O crescimento econômico do País tem beneficiado, de maneira particular, a população negra. É o que revela o estudo A Nova Classe Média, recém-divulgado pela Fundação Getúlio Vargas (FGV).
De acordo com o levantamento, a quantidade de afrodescendentes na classe média aumentou de 39,24% em 2002, para os atuais 50,87%, um avanço de 11 pontos percentuais. No mesmo período, a quantidade de brasileiros na classe média saltou de 43,64% para 51,57%, ou seja, um avanço mais tímido, de aproximadamente oito pontos percentuais.

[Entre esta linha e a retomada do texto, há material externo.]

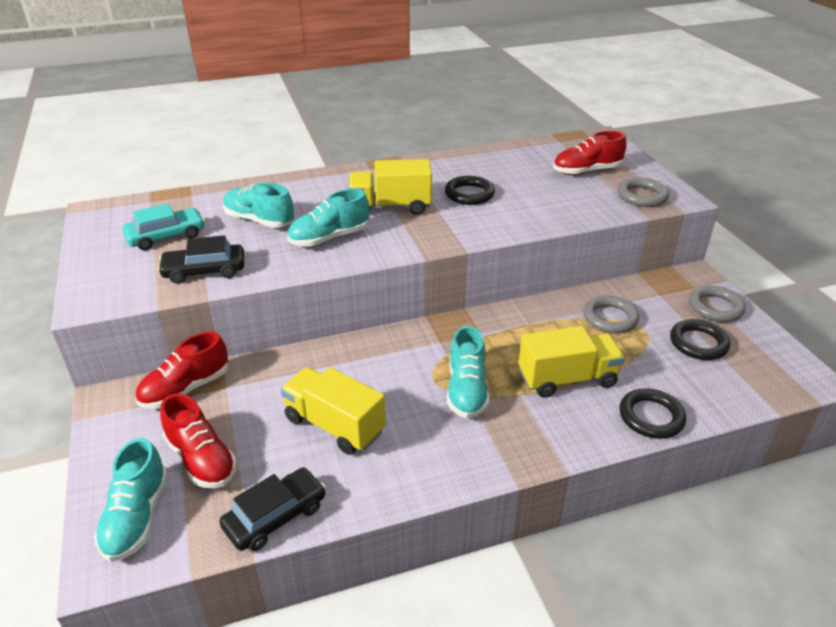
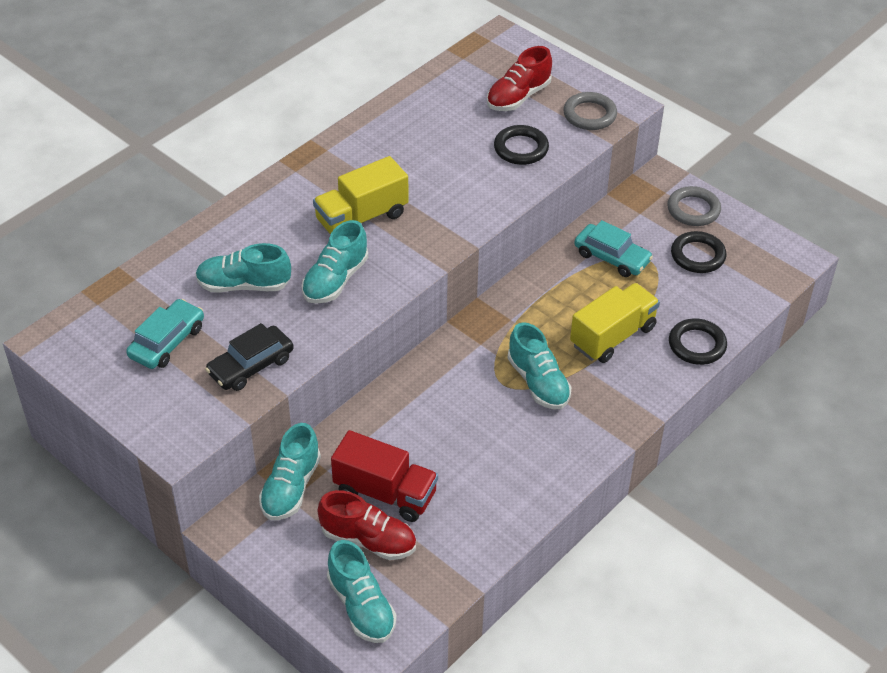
camera: 30 degrees left, 10 degrees up
(185, 389) = (291, 487): red shoe -> turquoise shoe
(253, 426) = (385, 493): none -> red truck
(275, 516) = (470, 554): black car -> none
(334, 425) = (453, 462): yellow truck -> none
(469, 194) = (426, 171): black ring -> black ring (521, 148)
(610, 318) = (612, 257): grey ring -> turquoise car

Apesar do crescimento, a quantidade de negros na classe C (média) está ligeiramente abaixo da média geral da população.
De acordo com o economista Marcelo Neri, coordenador da pesquisa, o avanço do poder aquisitivo dos negros surpreendeu a equipe, tendo em vista que, anteriormente, não havia dados positivos relacionados à ascensão social da população preta e parda. Um dos principais critérios usados pela FGV para definir alguém como “classe média”, é a renda familiar mensal compreendida entre R$ 1.064 e R$ 4.561.
A melhoria das perspectivas da população negra também foi percebida com a redução da quantidade de afrodescendentes na classe D, uma queda de 29,61% para 26,29%, e na classe E, de 38,84% para 36,26%, seguindo a mesma base.
DESCRENÇA – As organizações sociais que defendem os direitos da população afrodescendente receberam os números com descrença.
A ex-secretária municipal da Reparação e diretora do bloco Ilê Ayê, Arani Santana, observa que o desempenho obtido não elimina a necessidade de políticas públicas para a população negra. “Os benefícios das políticas atuais, inclusive a questão das cotas, apenas serão perceptíveis nos próximos dez anos”, avalia. Ela ainda acrescenta que a classe média negra em Salvador tradicionalmente não tem visibilidade, pois consome, porém “não aparece nas propagandas, nos meios de comunicação”.
O coordenador do Movimento Negro Unificado (MNU), Marcus Alessandro Mawusi, observa que, apesar do avanço social, o racismo impede que a população negra freqüente “certos espaços”.
“Precisamos de mudanças estruturais no País. Por hora, a criação de uma classe média negra não é algo que merece comemoração”, observa o coordenador do MNU.
DESIGUALDADE – O economista Luiz Chateaubriand, da Superintendência de Estudos Econômicos e Sociais da Bahia (SEI), observa que a melhoria nas condições de renda dos negros está associada com o aumento da renda real do trabalhador.
“Um dos fatores que determinam o crescimento econômico do País é o aumento do poder de compra da população”, observa.
Ele ainda acrescenta que, o avanço do poder aquisitivo dos afrodescendentes pode ser medido pela maior quantidade de produtos voltados para este segmento populacional, como publicações editoriais, ou mesmo cosméticos.
Apesar do avanço, o economista afirma que há uma grande distância nas condições socioeconômicas das populações negra e branca. Esta diferença se mostra, inclusive, no mercado de trabalho, no qual a população branca ainda ocupa os cargos de chefia. A Pesquisa de Emprego e Desemprego (PED), realizada na região metropolitana de Salvador pela SEI e parceiros, aponta o fator “raça” como uma variável de peso nos critérios de contratação, sendo o maior volume de desemprego entre os negros.